Scrapers
Scrapers are the way to retrieve information from websites for your scenes/groups/galleries/performers. Using scrapers wisely, you can avoid typing information manually and repetitively. They can help you quickly establish links between groups/scenes and performers/studios, add relative tags, then download covers/posters for easy recognition. It's a great feature to organize your video or image collections.
Managing scrapers¶
Scrapers can be installed and managed from the Settings > Metadata Providers page.
Scrapers are installed using the Available Scrapers section. The Community (stable) source is configured by default.
Installed plugins can be updated or uninstalled from the Installed Scrapers section.
Adding sources¶
Anyone can create their own source index for scrapers. To add a new source go to Settings > Metadata Providers page and under Available Scrapers click Add Source.

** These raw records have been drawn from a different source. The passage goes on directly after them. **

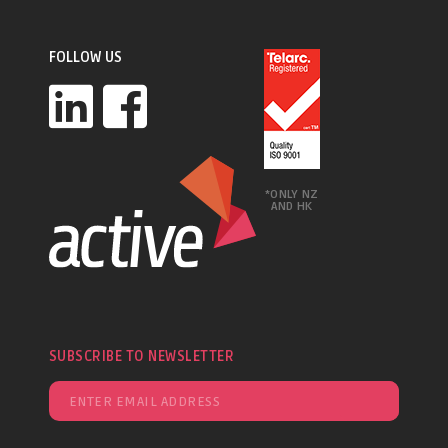
FOLLOW US
*ONLY NZ
AND HK
SUBSCRIBE TO NEWSLETTER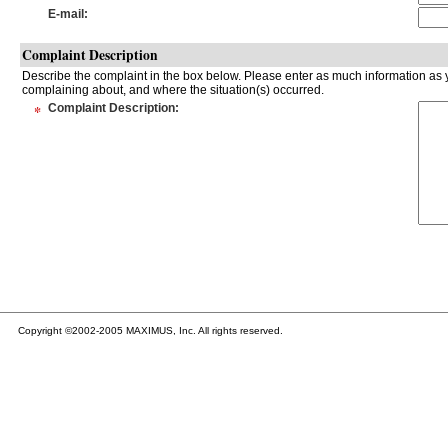
E-mail
:
Complaint Description
Describe the complaint in the box below. Please enter as much information as y
complaining about, and where the situation(s) occurred.
*
Complaint Description
:
Copyright ©2002-2005 MAXIMUS, Inc. All rights reserved.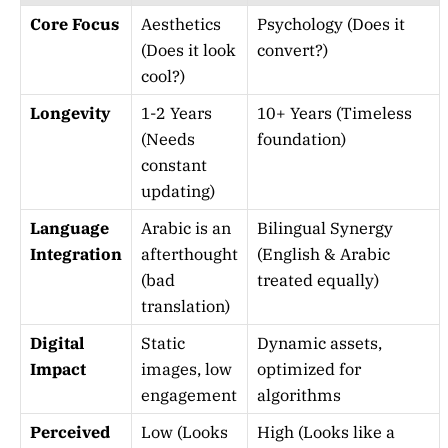
Core Focus
Aesthetics
Psychology (Does it
(Does it look
convert?)
cool?)
Longevity
1-2 Years
10+ Years (Timeless
(Needs
foundation)
constant
updating)
Language
Arabic is an
Bilingual Synergy
Integration
afterthought
(English & Arabic
(bad
treated equally)
translation)
Digital
Static
Dynamic assets,
Impact
images, low
optimized for
engagement
algorithms
Perceived
Low (Looks
High (Looks like a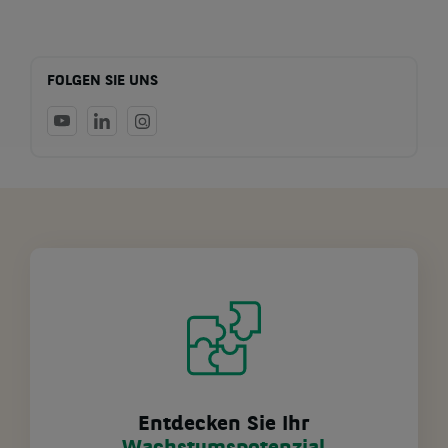
FOLGEN SIE UNS
Entdecken Sie Ihr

Installing scrapers manually¶
By default, Stash looks for scrapers configurations in the scrapers sub-directory of the directory where the stash config.yml
is read. This will either be the %USERPROFILE%\.stash\scrapers
on Windows or /root/.stash/scrapers
on Unix systems (Mac, Linux, etc.) or the current working directory.
Scrapers are added by adding configuration yaml files (format: scraperName.yml
) to the scrapers
directory.
Loaded scrapers can be viewed in the Settings > Metadata Providers page. After scrapers are added, removed or edited while Stash is running, they can be reloaded by clicking Reload scrapers button.
CommunityScrapers repository is the source for community maintained scrapers.
Scraper types¶
By searching type¶
Fragment¶
This kind of scrapers will fetch the metadata from a website, by using existing data from Stash, like a scene's file name, performer's name...etc. Fragment scrapers will get all the data Stash knows about that scene/performer/gallery, so it's quite flexible when fetching information.
Search by name¶
A Search-By-Name scraper will get only "name" input from a scene or performer, then it will search a website with that name, and return a list of results.
Scrapers includes: Babepedia.yml, FreeonesCommunity.yml, IAFD.yml
Search by URL¶
Most scrapers fetch metadata from a given URL, either by using XPath, JSON, or scripts. For this kind of scrapers you need to know the URL for that scene/performer/gallery/group so they can extract information from it.
Scrapers includes: All other scrapers.
By implementation¶
XPath and JSON ccrapers¶
This is the most common type of scrapers, which use either XPath parser to pin-point the information and retrieve them, or send out JSON requests to get the information. xpathScraper and jsonScraper can be mixed in the same .yml file.
CDP scrapers¶
This type of scrapers is mostly the same as XPath/JSON scrapers, except it will launch a headless Chrome browser to retrieve the information from websites. It can also get cookies, simulate a mouse click and other actions. These scrapers have useCDP: true
setting in them.
Python / Ruby scrapers¶
This type of scrapers will launch Python, Ruby to retrieve information from websites. Script scrapers are powerful, versatile and cross-platform. So they usually can do much more than regular scrapers. To install this kind of scrapers, you need to copy not only the .yml file, but also all the script files like .py, .rb that associated with it.
More details¶
You can view the detailed information about scrapers here or CommunityScrapers README.
Create your own¶
To create your own scraper, there is detailed information about that as well. Best way to start is to read the simple ones and understand how xpath works. The XPath Cheetsheet is quite useful in creating a .yml file. In Firefox you can use xpath search in "Web Developer Tools (F12)". The "search HTML" bar actually accepts xpath searches. You can use it to verify your xpath queries.
Contribution¶
The Scraper community always welcome new members. If you create a nice scraper and find it stable and useful, you can share it via the GitHub repository. Create a pull request, and let the mod review your work. The mods are busy, so it will probably take a few days, or a couple of weeks, but it will be a great feeling once your contribution is accepted by the community.